The rules on investment plans get more complicated every year. The rules regarding who is eligible for what plan, how much can be contributed to each plan, and when you can withdraw from different accounts are constantly changing and becoming more and more confusing. Let?s cover the basics between a 401K, IRA, and a Roth IRA.
To get in on 401K investment opportunities, your employer must offer the plan to you. You cannot set these up on your own, but many companies will offer to match part or all of your contributions, so you could get ahead for free if one is offered through your job. This is free money that adds to your running principal and gives you more money when you retire. You can put all of your money into this account, or combine it with an IRA for maximum profit in the future.
A 401K allows you to decide what percentage of your income you want to go directly into the fund, and since you do not pay taxes on your contributions until you take them out at retirement, the more you contribute, the less taxable income you will have right now.
Whether this is a good deal for you in the long run depends on where you see your income falling when you retire and receive disbursements from the account. If you think you will be in the same income bracket or a lower one, you could benefit from these accounts. If your wages will increase considerably in the years ahead, then you could come out even more ahead by going with a Roth IRA.

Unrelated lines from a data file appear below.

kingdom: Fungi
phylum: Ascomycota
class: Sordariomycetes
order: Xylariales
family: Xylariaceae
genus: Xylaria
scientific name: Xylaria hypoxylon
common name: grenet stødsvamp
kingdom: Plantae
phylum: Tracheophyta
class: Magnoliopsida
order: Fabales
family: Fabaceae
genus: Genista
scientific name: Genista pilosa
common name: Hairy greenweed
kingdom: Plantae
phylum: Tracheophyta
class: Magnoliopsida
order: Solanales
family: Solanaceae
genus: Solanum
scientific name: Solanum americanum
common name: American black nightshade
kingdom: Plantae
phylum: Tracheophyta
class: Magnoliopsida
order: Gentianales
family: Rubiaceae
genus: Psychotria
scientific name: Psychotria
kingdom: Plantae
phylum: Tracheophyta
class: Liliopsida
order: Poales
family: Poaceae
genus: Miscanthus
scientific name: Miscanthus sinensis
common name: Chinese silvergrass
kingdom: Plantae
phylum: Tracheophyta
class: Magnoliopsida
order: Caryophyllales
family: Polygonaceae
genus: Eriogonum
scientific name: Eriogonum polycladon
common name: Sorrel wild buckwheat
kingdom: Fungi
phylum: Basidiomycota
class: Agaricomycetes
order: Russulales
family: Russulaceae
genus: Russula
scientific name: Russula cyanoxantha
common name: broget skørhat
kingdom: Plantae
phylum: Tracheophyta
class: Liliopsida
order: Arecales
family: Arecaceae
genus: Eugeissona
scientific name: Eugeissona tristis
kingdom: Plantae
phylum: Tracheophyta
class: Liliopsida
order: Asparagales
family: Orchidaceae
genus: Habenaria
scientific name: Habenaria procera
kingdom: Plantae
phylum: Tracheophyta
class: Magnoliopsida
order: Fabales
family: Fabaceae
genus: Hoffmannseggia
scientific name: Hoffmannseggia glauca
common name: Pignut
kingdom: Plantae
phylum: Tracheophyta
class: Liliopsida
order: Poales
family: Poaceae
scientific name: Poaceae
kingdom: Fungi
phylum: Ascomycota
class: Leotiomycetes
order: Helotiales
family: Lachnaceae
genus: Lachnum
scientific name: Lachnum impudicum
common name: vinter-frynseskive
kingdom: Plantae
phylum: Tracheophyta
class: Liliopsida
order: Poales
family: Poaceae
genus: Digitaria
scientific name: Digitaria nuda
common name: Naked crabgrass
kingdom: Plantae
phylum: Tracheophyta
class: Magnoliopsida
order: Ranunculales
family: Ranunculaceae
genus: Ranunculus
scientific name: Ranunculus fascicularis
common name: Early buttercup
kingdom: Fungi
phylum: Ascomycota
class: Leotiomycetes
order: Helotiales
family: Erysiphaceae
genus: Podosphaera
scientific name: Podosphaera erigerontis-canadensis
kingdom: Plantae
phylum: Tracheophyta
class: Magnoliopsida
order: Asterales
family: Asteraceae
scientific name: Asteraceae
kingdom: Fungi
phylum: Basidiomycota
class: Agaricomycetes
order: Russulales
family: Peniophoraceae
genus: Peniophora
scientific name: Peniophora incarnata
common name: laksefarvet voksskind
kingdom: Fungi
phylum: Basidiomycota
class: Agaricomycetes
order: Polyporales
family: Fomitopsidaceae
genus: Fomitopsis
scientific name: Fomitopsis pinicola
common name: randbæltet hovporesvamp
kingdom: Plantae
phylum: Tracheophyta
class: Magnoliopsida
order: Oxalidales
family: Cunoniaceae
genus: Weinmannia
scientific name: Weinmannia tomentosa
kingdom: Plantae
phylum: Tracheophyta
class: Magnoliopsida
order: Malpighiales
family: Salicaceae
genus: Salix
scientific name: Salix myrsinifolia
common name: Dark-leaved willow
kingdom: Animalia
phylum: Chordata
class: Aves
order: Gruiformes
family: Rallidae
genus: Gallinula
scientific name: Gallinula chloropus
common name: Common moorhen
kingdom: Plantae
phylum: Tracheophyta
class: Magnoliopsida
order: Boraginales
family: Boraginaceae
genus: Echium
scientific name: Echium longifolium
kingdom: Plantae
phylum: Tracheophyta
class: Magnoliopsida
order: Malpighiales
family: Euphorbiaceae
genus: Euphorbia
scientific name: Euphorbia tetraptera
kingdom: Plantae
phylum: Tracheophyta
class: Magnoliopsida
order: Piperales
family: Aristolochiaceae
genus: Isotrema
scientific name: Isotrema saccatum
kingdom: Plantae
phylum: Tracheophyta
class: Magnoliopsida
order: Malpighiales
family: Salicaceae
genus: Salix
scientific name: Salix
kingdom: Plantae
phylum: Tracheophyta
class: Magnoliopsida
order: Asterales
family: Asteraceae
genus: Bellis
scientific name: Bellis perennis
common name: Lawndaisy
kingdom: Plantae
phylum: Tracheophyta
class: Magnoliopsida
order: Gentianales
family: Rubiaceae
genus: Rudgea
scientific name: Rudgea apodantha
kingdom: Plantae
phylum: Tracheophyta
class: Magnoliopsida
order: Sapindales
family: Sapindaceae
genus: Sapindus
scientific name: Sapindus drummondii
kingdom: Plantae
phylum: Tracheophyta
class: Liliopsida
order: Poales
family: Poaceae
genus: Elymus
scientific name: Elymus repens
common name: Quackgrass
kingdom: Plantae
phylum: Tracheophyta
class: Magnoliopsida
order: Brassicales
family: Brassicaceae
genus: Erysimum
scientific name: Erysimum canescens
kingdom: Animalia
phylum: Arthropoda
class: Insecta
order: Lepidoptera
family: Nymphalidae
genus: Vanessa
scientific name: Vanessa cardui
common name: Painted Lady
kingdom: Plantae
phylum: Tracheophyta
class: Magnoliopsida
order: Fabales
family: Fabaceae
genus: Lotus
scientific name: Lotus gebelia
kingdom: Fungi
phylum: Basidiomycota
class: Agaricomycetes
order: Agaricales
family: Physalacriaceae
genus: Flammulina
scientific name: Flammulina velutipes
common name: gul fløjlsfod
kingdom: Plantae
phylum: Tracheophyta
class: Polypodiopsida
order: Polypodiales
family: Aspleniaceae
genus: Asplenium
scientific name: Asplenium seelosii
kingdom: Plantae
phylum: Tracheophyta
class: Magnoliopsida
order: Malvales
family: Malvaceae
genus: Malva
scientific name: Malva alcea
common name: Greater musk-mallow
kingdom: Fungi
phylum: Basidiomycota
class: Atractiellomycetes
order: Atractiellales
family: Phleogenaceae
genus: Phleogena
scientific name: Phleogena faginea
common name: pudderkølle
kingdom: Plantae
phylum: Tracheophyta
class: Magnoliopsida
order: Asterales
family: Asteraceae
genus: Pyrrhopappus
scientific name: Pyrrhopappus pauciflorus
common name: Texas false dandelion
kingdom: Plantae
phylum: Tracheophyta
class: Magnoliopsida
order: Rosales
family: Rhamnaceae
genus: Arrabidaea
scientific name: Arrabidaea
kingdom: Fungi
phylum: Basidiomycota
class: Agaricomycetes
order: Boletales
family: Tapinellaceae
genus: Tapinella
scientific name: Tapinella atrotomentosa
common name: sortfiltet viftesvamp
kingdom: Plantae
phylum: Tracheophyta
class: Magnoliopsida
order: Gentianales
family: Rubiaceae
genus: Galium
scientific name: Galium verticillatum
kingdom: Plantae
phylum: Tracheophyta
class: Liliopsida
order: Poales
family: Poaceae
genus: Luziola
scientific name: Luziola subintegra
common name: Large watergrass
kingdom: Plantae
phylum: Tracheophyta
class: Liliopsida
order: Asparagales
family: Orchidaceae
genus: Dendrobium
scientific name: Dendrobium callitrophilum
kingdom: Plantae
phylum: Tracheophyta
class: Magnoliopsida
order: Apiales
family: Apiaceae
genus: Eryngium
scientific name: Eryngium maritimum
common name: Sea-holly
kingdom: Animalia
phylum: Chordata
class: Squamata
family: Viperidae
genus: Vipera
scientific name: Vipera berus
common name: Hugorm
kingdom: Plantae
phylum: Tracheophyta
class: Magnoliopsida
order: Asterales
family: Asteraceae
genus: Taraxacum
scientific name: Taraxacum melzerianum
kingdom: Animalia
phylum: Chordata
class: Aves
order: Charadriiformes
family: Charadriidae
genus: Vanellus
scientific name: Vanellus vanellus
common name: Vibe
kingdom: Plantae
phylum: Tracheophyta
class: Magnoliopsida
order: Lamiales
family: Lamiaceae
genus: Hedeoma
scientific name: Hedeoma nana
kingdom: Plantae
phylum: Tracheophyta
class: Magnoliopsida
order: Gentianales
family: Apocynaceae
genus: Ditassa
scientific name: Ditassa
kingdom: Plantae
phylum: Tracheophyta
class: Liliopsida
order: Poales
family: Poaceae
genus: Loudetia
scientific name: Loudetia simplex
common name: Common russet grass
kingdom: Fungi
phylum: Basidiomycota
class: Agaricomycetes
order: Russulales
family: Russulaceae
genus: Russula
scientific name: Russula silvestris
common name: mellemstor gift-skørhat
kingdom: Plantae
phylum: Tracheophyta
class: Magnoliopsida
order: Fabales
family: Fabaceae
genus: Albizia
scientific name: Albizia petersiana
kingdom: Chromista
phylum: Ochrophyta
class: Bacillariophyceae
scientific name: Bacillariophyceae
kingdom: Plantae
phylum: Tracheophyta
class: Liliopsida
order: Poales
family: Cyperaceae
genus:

A traditional IRA is very similar to a 401K, but it is not offered through your employer. This option is especially useful if you work for yourself because you get the benefits of a 401K but set the account up on your own.
You pay taxes each year on your IRA contributions, but you also receive a tax deductible in the exact amount, so in the end it is the same as a 401K. You will have to pay taxes on the money when you start taking withdrawals, so the same considerations that apply to a 401k apply to a traditional IRA.
A Roth IRA is also opened by you and is not open to employer-contribution matching. The difference here is that you pay taxes at the time of contribution, going on your current tax bracket and rate.
With a Roth IRA, you have more access to your money if you want to take it out before you retire, and since you take the money out tax free it can be good for people who will be in a higher tax bracket in the future.